Problem to solve »
Copy the part of the New Zealand travel text below starting at "Lake Taupo:  the" and ending at "level coastal trail.".

Excerpted text »
=-=-=
Kaingaroa Forest:  the largest forested area on the north island, home to the placid and picturesque Lake Waikaremoana.  It was here that we cooked the venison and drank the perfect wine that we’d bought at Te Awa.

Rotorua: met a local who turned us on to Waiotapo Springs and Kerosene Creek, both sacred hot spring pools; Waiotapo at night was amazing, a sky full of stars and the pool surrounded by candles.  It was like nothing else.

Lake Taupo:  the largest lake in New Zealand and the one that feeds the powerful Huka Falls.

Karangahake Gorge: Dickey Flat campground, in the center of what used to be a flourishing gold mining town.  Hiked to Karangahake Peak, 544 meters (1632 feet), a big difference from the peaks of the south island; views of the Coromandel Peninsula, swims in Waitawheta River.

Lake Waikaremoana

 

Coromandel Peninsula: known for its beaches; some very touristy like Hot Water Beach and Cathedral Cove; we took the more treacherous remote road to Fletcher Bay.  Gifted with fresh fish and garden grown veggies.  Hiked the Coromandel Coastal Walkway, up the mountain biking trail for spectacular views returning via Stony Bay on the more level coastal trail.

Clevedon Farmer’s Market: if you are ever driving from the Coromandel to Auckland on a Saturday this is a must stop, absolutely the best farmer’s market I’ve ever been too.  Every single stand offers samples of their fare and it is amazing.  Oh, and don’t eat before.
=-=-=
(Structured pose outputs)
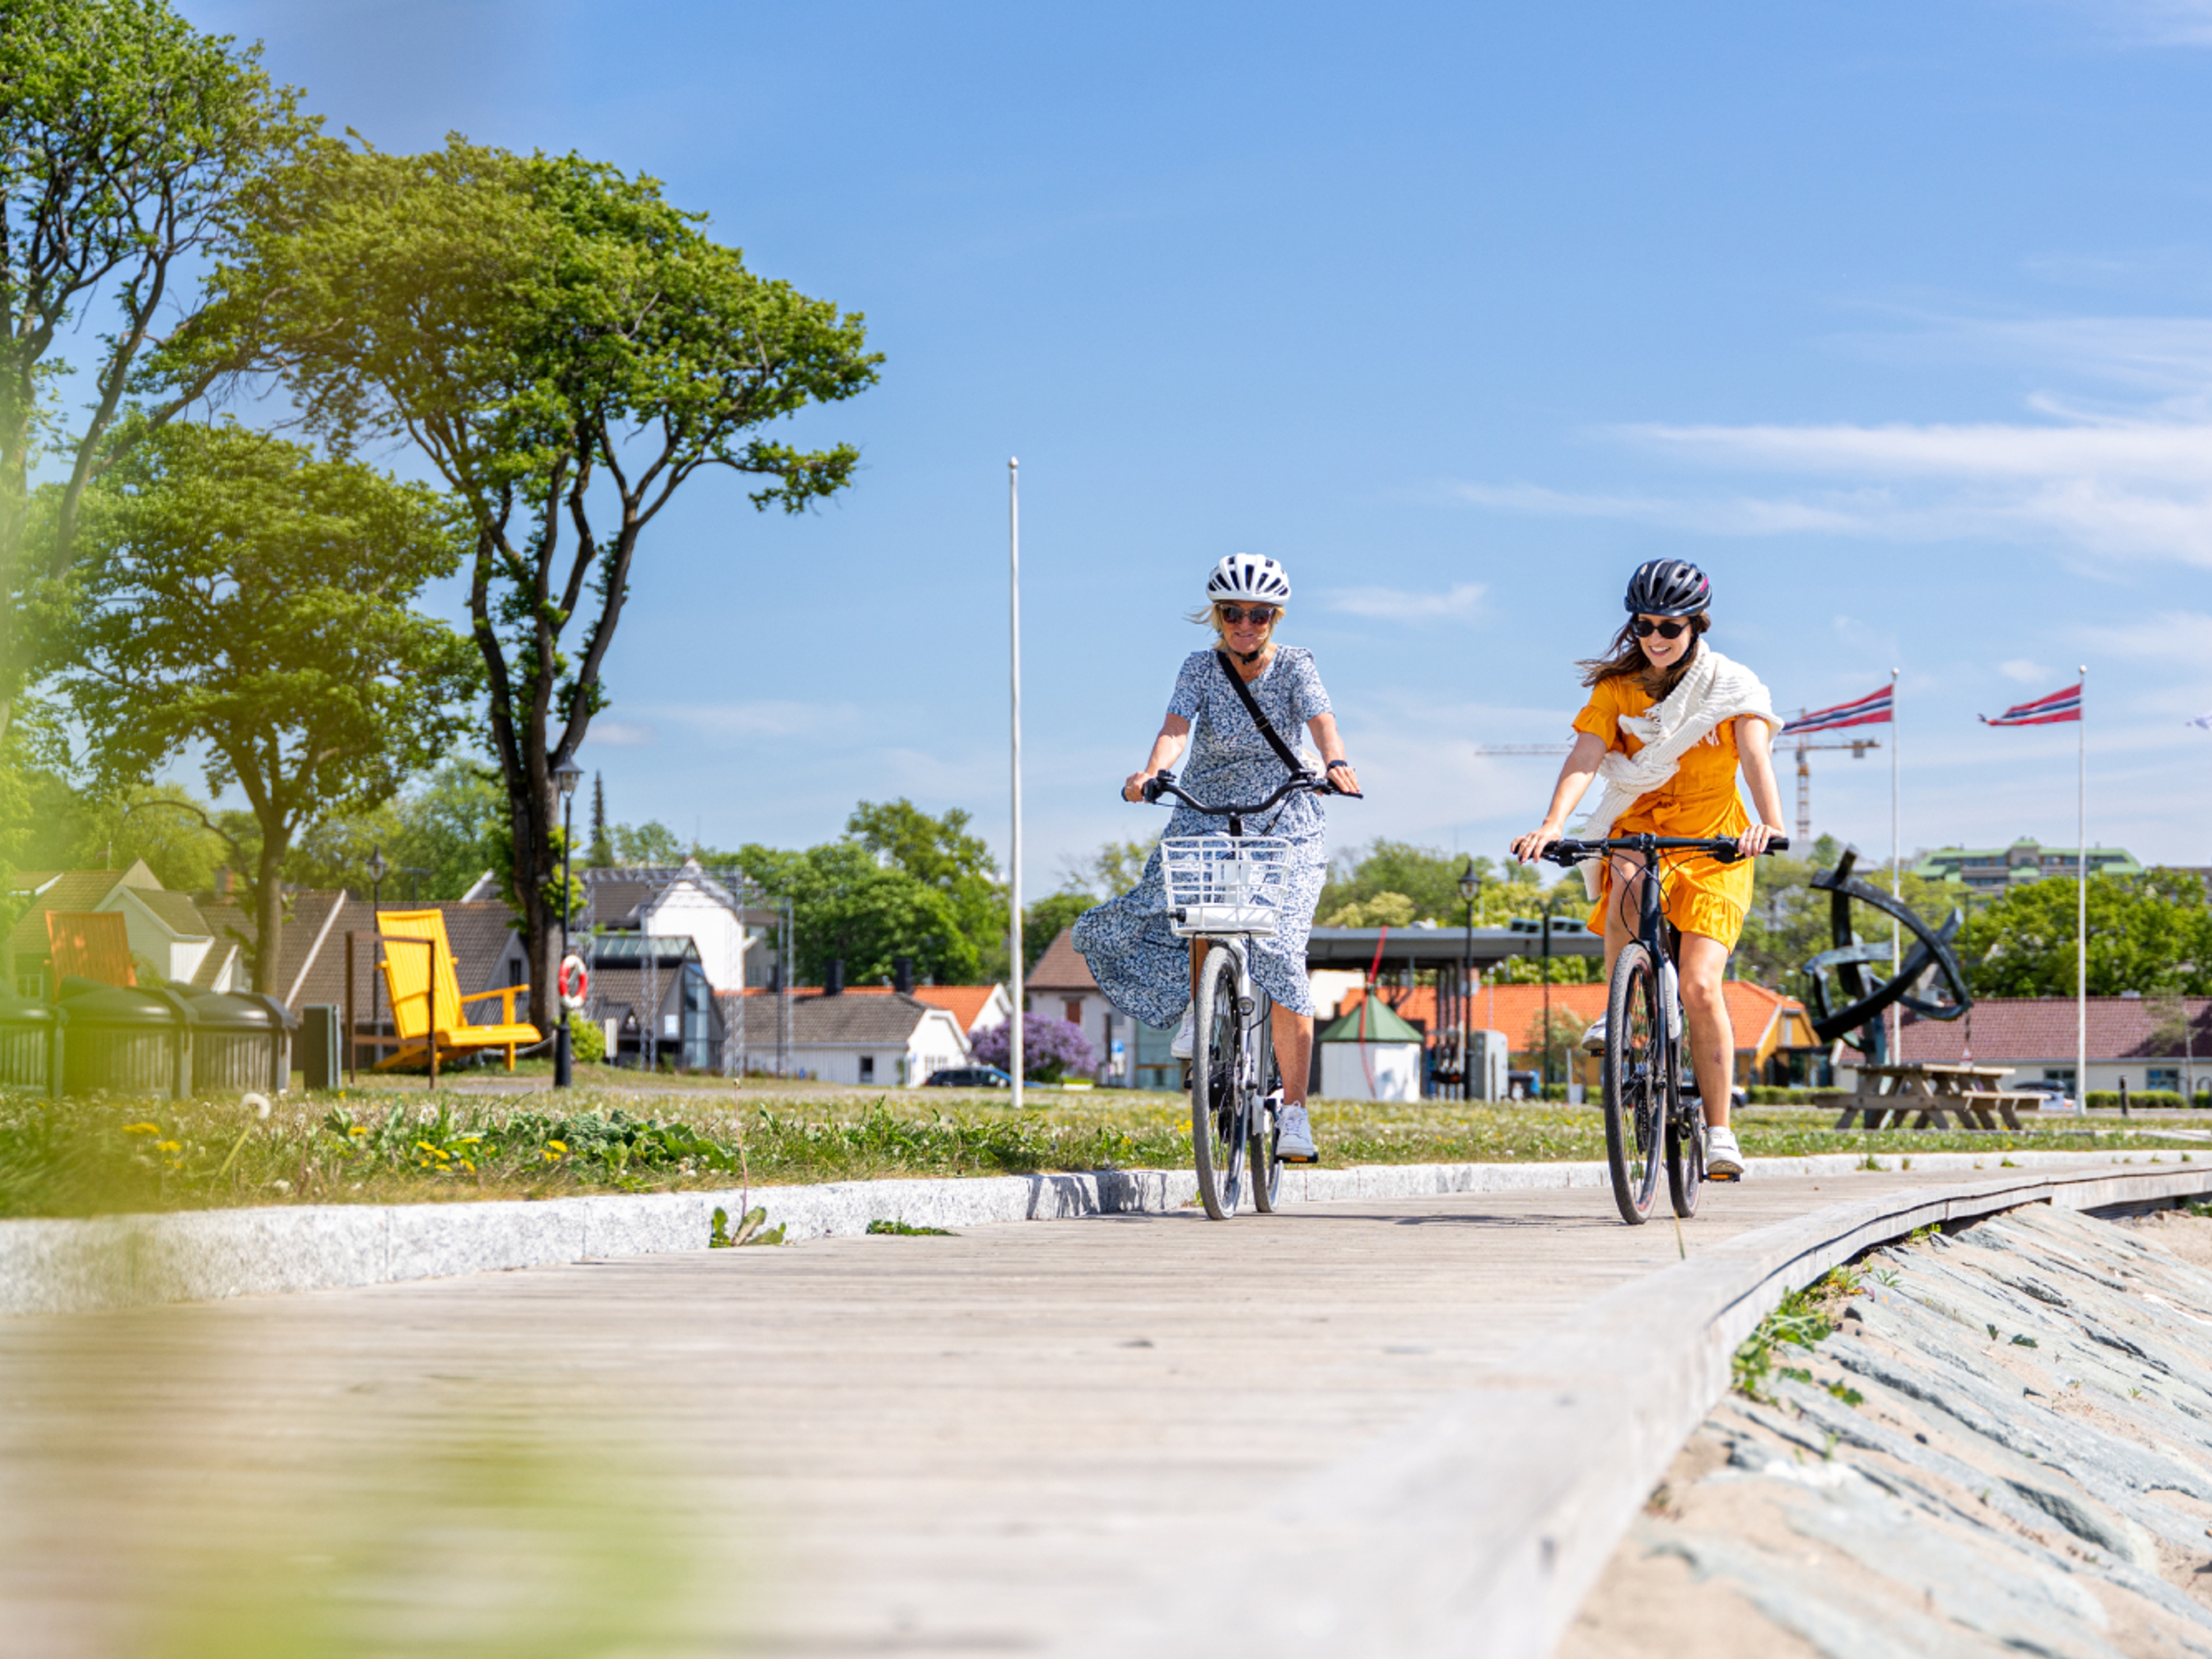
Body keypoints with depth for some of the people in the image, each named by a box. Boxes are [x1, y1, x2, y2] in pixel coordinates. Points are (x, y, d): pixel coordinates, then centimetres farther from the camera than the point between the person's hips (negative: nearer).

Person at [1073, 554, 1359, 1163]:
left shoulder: (1294, 666, -4)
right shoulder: (1201, 668, -3)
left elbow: (1321, 720, -22)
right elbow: (1176, 727, -20)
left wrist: (1334, 762, -44)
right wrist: (1151, 771, -41)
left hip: (1285, 827, -2)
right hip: (1207, 818, 2)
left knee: (1280, 958, -18)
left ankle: (1293, 1113, -14)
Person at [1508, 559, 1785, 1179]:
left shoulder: (1732, 686, -6)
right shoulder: (1617, 689, -1)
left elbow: (1756, 757, -22)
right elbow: (1584, 757, -16)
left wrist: (1770, 823, -42)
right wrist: (1552, 824, -35)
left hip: (1712, 848, -1)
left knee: (1700, 987, -15)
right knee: (1629, 891, -36)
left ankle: (1719, 1131, -4)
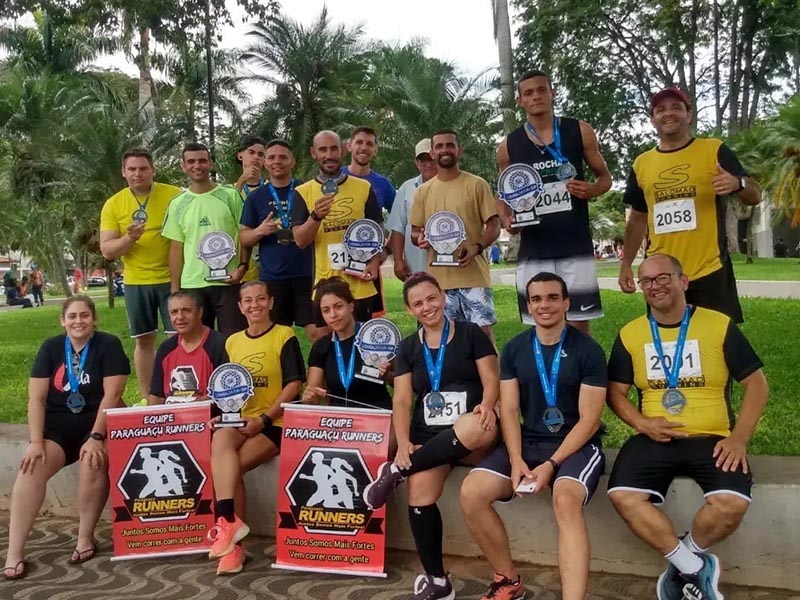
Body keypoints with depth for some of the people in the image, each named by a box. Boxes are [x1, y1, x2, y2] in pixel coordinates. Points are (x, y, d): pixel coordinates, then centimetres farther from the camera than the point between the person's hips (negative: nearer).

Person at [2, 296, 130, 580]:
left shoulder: (108, 345, -7)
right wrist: (36, 441, -13)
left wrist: (96, 437, -22)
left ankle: (85, 537, -13)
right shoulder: (50, 348, 3)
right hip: (58, 423, 3)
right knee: (32, 467, -23)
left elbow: (112, 395, -14)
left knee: (93, 462, -32)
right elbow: (36, 398, -2)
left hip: (99, 422, -3)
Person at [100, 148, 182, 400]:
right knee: (144, 341, 9)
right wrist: (128, 239, -20)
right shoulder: (113, 204, 1)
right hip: (135, 283, 2)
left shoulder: (175, 195, -5)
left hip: (171, 279, -2)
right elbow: (106, 251, 0)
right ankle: (147, 399, 19)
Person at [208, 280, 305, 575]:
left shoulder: (285, 336, -4)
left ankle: (227, 523, -11)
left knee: (226, 466, -25)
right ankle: (230, 524, -24)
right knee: (220, 440, -28)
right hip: (239, 421, 5)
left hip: (275, 423, -4)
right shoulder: (232, 342, 14)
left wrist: (264, 419, -16)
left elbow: (294, 385, -9)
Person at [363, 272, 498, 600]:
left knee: (481, 428, -38)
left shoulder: (471, 333, 6)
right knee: (420, 490, -25)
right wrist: (403, 444, -12)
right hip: (428, 435, 2)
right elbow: (402, 400, 5)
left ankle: (396, 470, -22)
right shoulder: (408, 348, 14)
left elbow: (491, 380, 1)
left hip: (468, 437, -2)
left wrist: (487, 406, -22)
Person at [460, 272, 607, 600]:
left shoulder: (588, 350, -6)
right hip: (528, 441, 4)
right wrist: (516, 459, -15)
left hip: (576, 445, -4)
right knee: (471, 493, -17)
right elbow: (508, 410, 2)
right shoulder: (514, 349, 7)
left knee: (565, 499, -36)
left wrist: (552, 464, -19)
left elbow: (589, 419, -9)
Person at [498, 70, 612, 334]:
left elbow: (605, 177, 11)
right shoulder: (508, 146, 5)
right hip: (533, 251, 1)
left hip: (576, 246, -1)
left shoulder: (580, 131, 3)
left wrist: (591, 190, -12)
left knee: (580, 322, 2)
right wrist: (506, 220, -6)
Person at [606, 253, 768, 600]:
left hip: (712, 438, -1)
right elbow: (615, 391, 11)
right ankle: (695, 568, -7)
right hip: (654, 439, 2)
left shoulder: (719, 326, 1)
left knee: (733, 503, -29)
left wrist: (739, 437, -9)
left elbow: (756, 383, 4)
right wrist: (642, 423, -8)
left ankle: (682, 566, 0)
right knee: (622, 495, -25)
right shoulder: (630, 335, 7)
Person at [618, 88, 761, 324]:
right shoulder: (641, 163, 9)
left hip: (709, 272, -2)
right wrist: (626, 264, 10)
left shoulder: (714, 150, 1)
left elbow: (755, 196, -2)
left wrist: (738, 184, -24)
=-=-=
Result »
Lake Taupo:  the largest lake in New Zealand and the one that feeds the powerful Huka Falls.

Karangahake Gorge: Dickey Flat campground, in the center of what used to be a flourishing gold mining town.  Hiked to Karangahake Peak, 544 meters (1632 feet), a big difference from the peaks of the south island; views of the Coromandel Peninsula, swims in Waitawheta River.

Lake Waikaremoana

 

Coromandel Peninsula: known for its beaches; some very touristy like Hot Water Beach and Cathedral Cove; we took the more treacherous remote road to Fletcher Bay.  Gifted with fresh fish and garden grown veggies.  Hiked the Coromandel Coastal Walkway, up the mountain biking trail for spectacular views returning via Stony Bay on the more level coastal trail.